→ **TRY IT**
Below are entries. Reproduce exactly the lines between the line holding "145 mm. Female patient." and the line holding "Annotated regions visible", inclusive, and only those.

Items from a dataset:
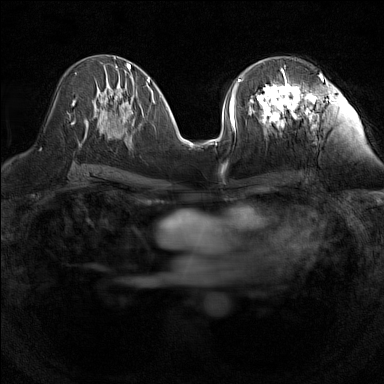
Breast MRI (dynamic contrast-enhanced), one axial slice. Position 68 of 160 along the scan axis. Dynamic contrast-enhanced series, time point 2 of 7 at this slice position (early post-contrast). 1.5 T. TE 1.8 ms, TR 5 ms. 1 mm slice thickness. 384 × 384 image matrix, field of view 280 × 280 mm. Female patient.
Outlined on this slice (semi-automatically segmented with operator editing):
- enhancing-tissue mask used for the functional tumour volume (all voxels passing the contrast-enhancement thresholds inside the analysis volume; usually the tumour): bounding box (x1, y1, x2, y2) in pixels: (240, 67, 323, 133)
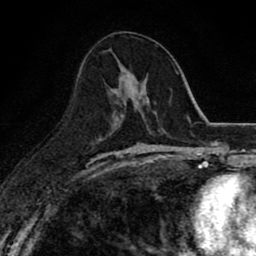
Breast MRI (dynamic contrast-enhanced), one axial slice. Position 41 of 80 along the scan axis. Cropped to one breast. Dynamic contrast-enhanced series, time point 2 of 8 at this slice position (early post-contrast). 1.5 T. TE 2.7 ms, TR 6.8 ms. 256 × 256 image matrix, field of view 145 × 145 mm. Female patient.
Annotated regions visible in this slice (semi-automatic segmentation, software-assisted and operator-edited):
- enhancing-tissue mask used for the functional tumour volume (all voxels passing the contrast-enhancement thresholds inside the analysis volume; usually the tumour): bounding box (x1, y1, x2, y2) in pixels: (111, 66, 146, 118)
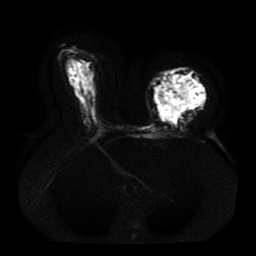
Breast MRI, one axial slice. Position 24 of 41 along the scan axis. Diffusion-weighted series; image 2 of 4 stored at this slice position (different b-values; order by instance number). 1.5 T. 256 × 256 image matrix. Female patient.
Outlined on this slice (outlined manually by an expert reader):
- tumour on diffusion-weighted imaging: bounding box (x1, y1, x2, y2) in pixels: (155, 76, 205, 121)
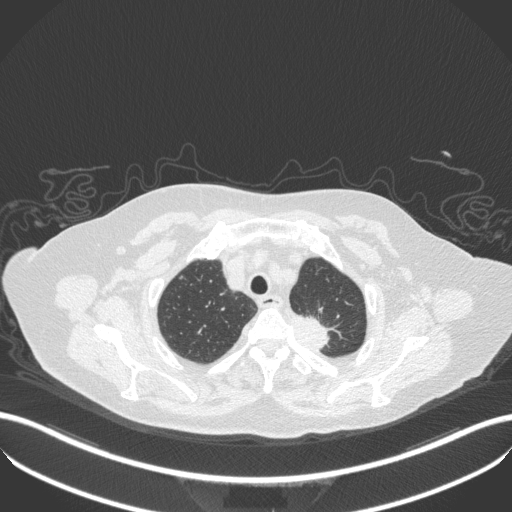
Chest CT, one axial slice; position 292 of 353 along the scan axis; reconstruction kernel B31f; 100 kVp; lung window (W 1500 / L -600 HU); 1 mm slice thickness; 512 × 512 image matrix, field of view 400 × 400 mm. Patient: female, 81 years. From the clinical record (not read from this slice): clinical TNM (as recorded): T2a N0 M0.
Structures marked on this image (rectangle marked by the reading radiologist):
- lung tumour (recorded histology: adenocarcinoma): bounding box <280,306,342,353> (left, top, right, bottom; pixels)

→ **SOLUTION FOR THIS EXERCISE**
Breast MRI (dynamic contrast-enhanced), one axial slice. Position 41 of 80 along the scan axis. Cropped to one breast. Dynamic contrast-enhanced series, time point 2 of 8 at this slice position (early post-contrast). 1.5 T. TE 2.7 ms, TR 6.8 ms. 256 × 256 image matrix, field of view 145 × 145 mm. Female patient.
Annotated regions visible in this slice (semi-automatic segmentation, software-assisted and operator-edited):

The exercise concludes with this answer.